(Recorded data begins)

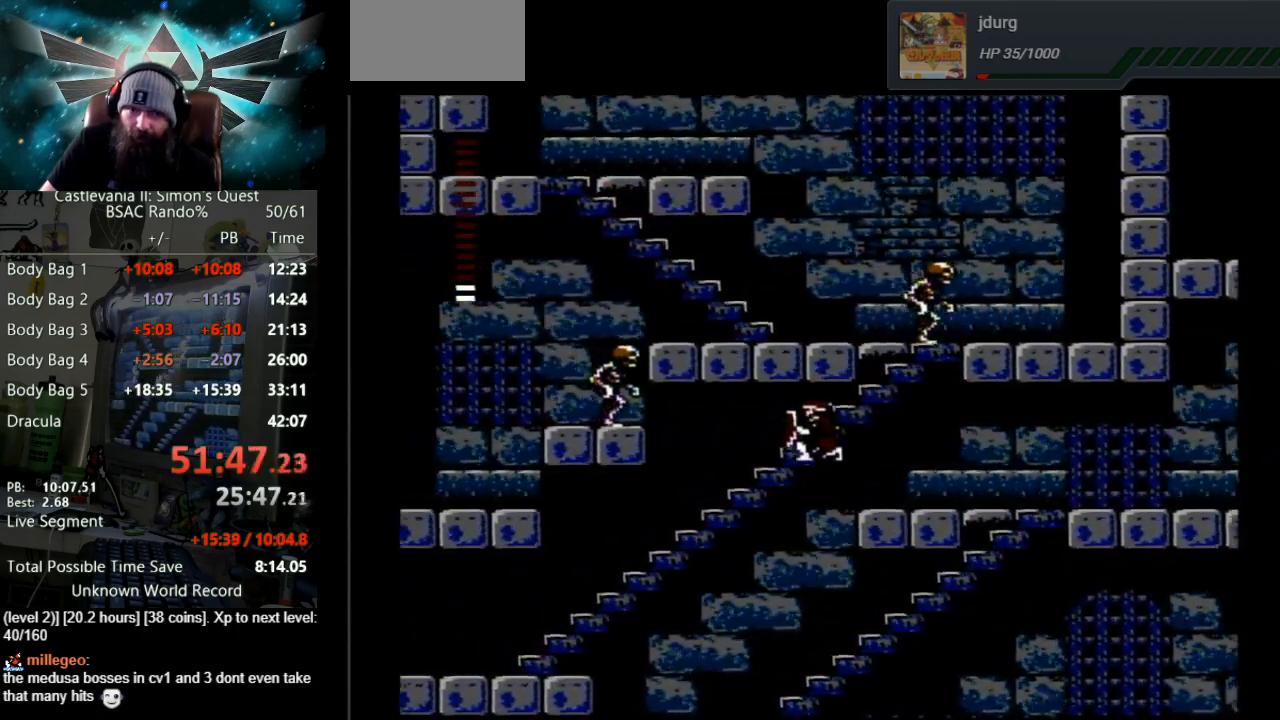
{"buttons": ["DPAD_LEFT"], "events": [[483, "A", "up"]]}
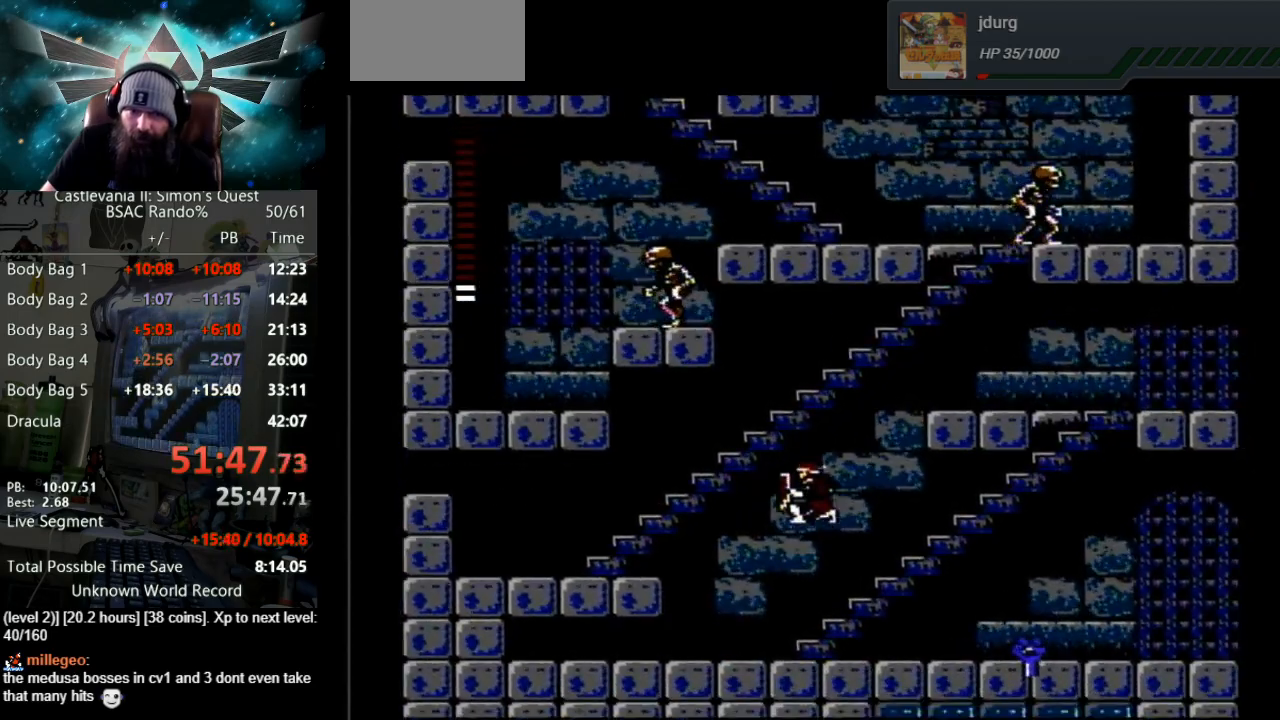
{"buttons": ["A", "DPAD_LEFT"], "events": [[483, "A", "down"]]}
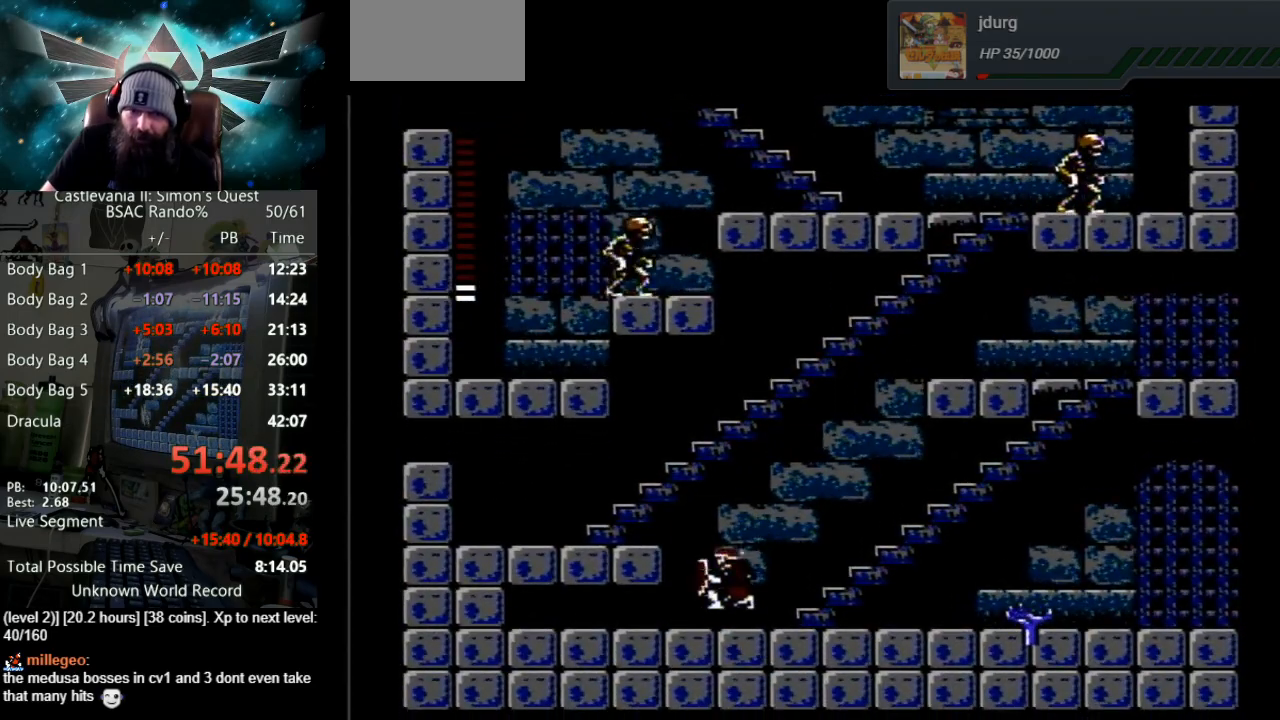
{"buttons": ["DPAD_LEFT"], "events": [[317, "A", "up"]]}
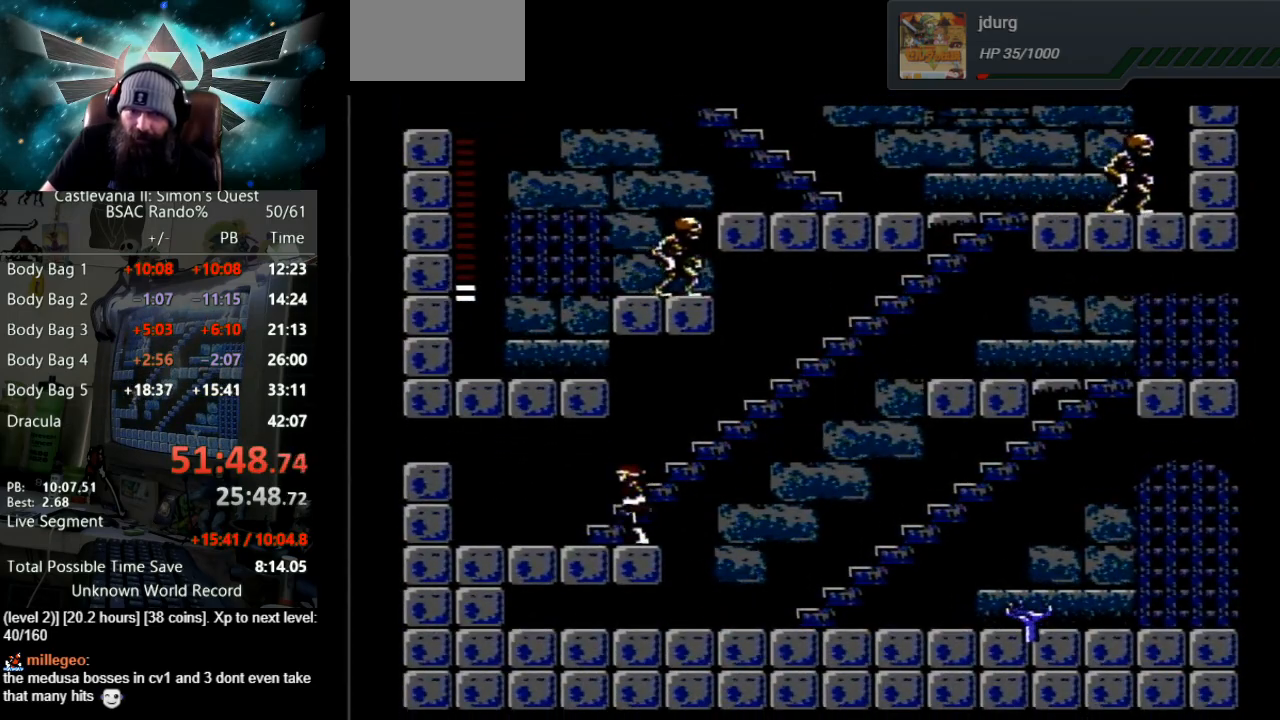
{"buttons": ["DPAD_UP"], "events": [[233, "DPAD_LEFT", "up"], [233, "DPAD_UP", "down"], [250, "DPAD_UP", "up"], [267, "DPAD_UP", "down"]]}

(Recorded data ends)

### [Work request]
A faithful, picture-free copy of the material is what this task asks for.

### [Exercise result]
{"buttons": ["DPAD_LEFT"], "events": [[483, "A", "up"]]}
{"buttons": ["A", "DPAD_LEFT"], "events": [[483, "A", "down"]]}
{"buttons": ["DPAD_LEFT"], "events": [[317, "A", "up"]]}
{"buttons": ["DPAD_UP"], "events": [[233, "DPAD_LEFT", "up"], [233, "DPAD_UP", "down"], [250, "DPAD_UP", "up"], [267, "DPAD_UP", "down"]]}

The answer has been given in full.